Case report
A 60-year-old Chinese male presented with a 1 year history of bilateral painless swelling over the cheeks and right upper neck. On physical examination, firm, mobile and non-tender subcutaneous masses were noted at these sites. Bilateral parotid tumours were suspected and a CT scan was performed for evaluation. A follow-up MRI was performed 1 year later because one of the masses at the lower lip was reported to have increased in size. The diagnosis was confirmed on histopathology and a characteristic blood picture. What is the most likely diagnosis? What is the characteristic blood picture in this condition?
Findings
The axial (Figure 1) contrast-enhanced CT image reveals several mildly enhancing, ill-defined plaque-like soft-tissue masses in the superficial lobes of the parotid glands along the outer table of the right mandibular angle and at the left lower lip. Small volume/enlarged intraparotid and upper cervical lymph nodes are also seen.
Figure 1.

Contrast-enhanced axial CT image of the neck.
These masses are mildly hyperintense on the axial fat saturated T2 weighted MRI (Figure 2). Moderate enhancement is seen in these masses on the coronal post-contrast fat saturated T1 weighted MRI (Figure 3).
Figure 2.

Axial T2 weighted MR image with fat saturation.
Figure 3.

Gadolinium-enhanced coronal T1 weighted MR image with fat saturation.
Diagnosis
Kimura’s disease was confirmed on fine needle aspiration and cytology (FNAC). Peripheral blood eosinophilia is a typical feature of this condition.
Discussion
Kimura’s disease is a rare chronic inflammatory disorder of unknown aetiology, prevalent in young Asian males. As these patients present with painless subcutaneous masses in the head and neck region, more sinister conditions like lymphoma, salivary gland tumours and tuberculous adenitis are often clinically suspected.
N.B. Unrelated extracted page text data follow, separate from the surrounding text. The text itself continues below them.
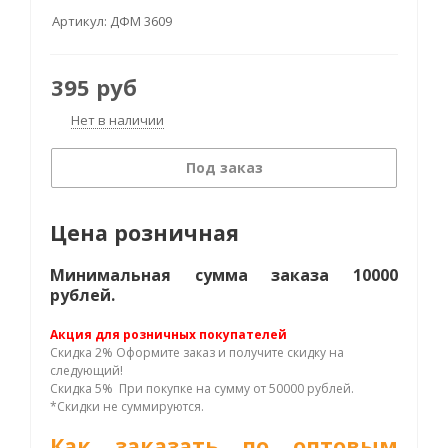
Артикул:
ДФМ 3609
395
руб
Нет в наличии
Под заказ
Цена розничная
Минимальная сумма заказа 10000
рублей.
Акция для розничных покупателей
Скидка 2% Оформите заказ и получите скидку на
следующий!
Скидка 5% При покупке на сумму от 50000 рублей.
*Скидки не суммируются.
Как заказать по оптовым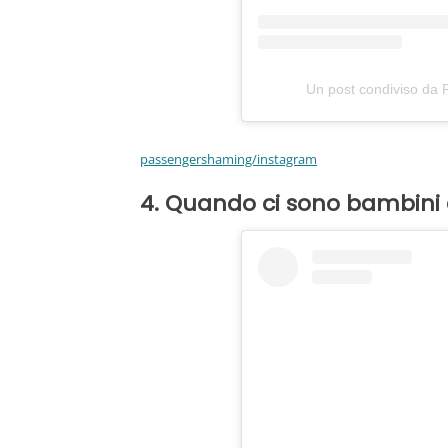
Un post condiviso da
passengershaming/instagram
4. Quando ci sono bambini 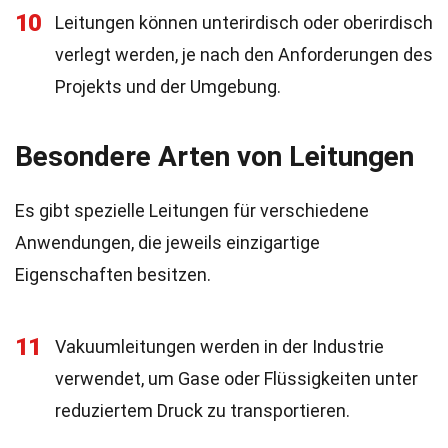
10
Leitungen können unterirdisch oder oberirdisch
verlegt werden, je nach den Anforderungen des
Projekts und der Umgebung.
Besondere Arten von Leitungen
Es gibt spezielle Leitungen für verschiedene
Anwendungen, die jeweils einzigartige
Eigenschaften besitzen.
11
Vakuumleitungen werden in der Industrie
verwendet, um Gase oder Flüssigkeiten unter
reduziertem Druck zu transportieren.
A strong male preponderance has been noted, with most cases presenting in the third and fourth decades of life. Typically, peripheral blood eosinophilia and increased serum immunoglobulin E concentrations are accompanying features. Hence, an aberrant immune reaction to an unknown antigen has been postulated [1-3]. It largely occurs in the head and neck region; however, rarely the axilla, popliteal region, groin and forearm may be involved [1]. Concurrent nephropathy including nephritic syndrome has been described in some case reports [4]. Histopathological findings include prominent germinal centres with fibrous, vascular and cellular proliferation; and a cellular component consisting of dense eosinophilic infiltrates on a background of abundant lymphocytes, plasma cells, eosinophilic micro-abscesses with central necrosis and Warthin-Finkeldey-type polykaryocytes [2].
Soft-tissue diseases of the head and neck are routinely evaluated with CT at our institution while MRI is usually reserved as a problem-solving tool. However, MRI is widely accepted as the modality of choice in this regard. In Europe and some parts of Asia, ultrasound is used as a first line modality for evaluating neck masses. On ultrasound, the masses are mostly solid and hypo-echoic, with homogeneous or heterogeneous internal architecture and high internal vascularity. The affected lymph nodes are often round, well-defined, and hypo-echoic with a preserved echogenic hilum. The masses are usually iso- or hypodense on CT scan, iso- or hypo-intense on T1 weighted MR images and hyperintense on T2 weighted MR images [5]. Variability in the signal intensities and in the degrees of enhancement on contrast-enhanced images has been attributed to varying degrees of fibrosis and vascular proliferation. Recently, in a retrospective study of 13 cases of Kimura’s disease, Gopinathan et al [3] classified the lesions into two types; Type I lesions are well-defined nodular masses with homogeneous enhancement, frequent in a younger age group, and Type II lesions are ill-defined, plaque-like in configuration and heterogeneous in appearance with variable enhancement. These are prevalent in an older age group [3]. Well-defined rounded enhancing nodes with high vascularity have been described. [1]. The characteristic blood picture is supportive of Kimura’s disease. FNAC may be diagnostic, but may be inconclusive and an excision biopsy may be necessitated to address the concerns of sinister conditions like parotid tumours, lymphoma, tuberculosis and angiolymphoid hyperplasia with eosinophilia, which are the clinical and radiological differentials of this condition.
The treatment options for Kimura’s disease include steroids, radiotherapy and surgical excision. Steroids provide transient relief and the disease often recurs on cessation. Local irradiation is effective in a majority of cases. Excision is often associated with recurrence.
The imaging findings of subcutaneous masses in the head and neck region with or without infiltration of the major salivary glands and regional adenopathy in an Asian male should raise the suspicion of Kimura’s disease.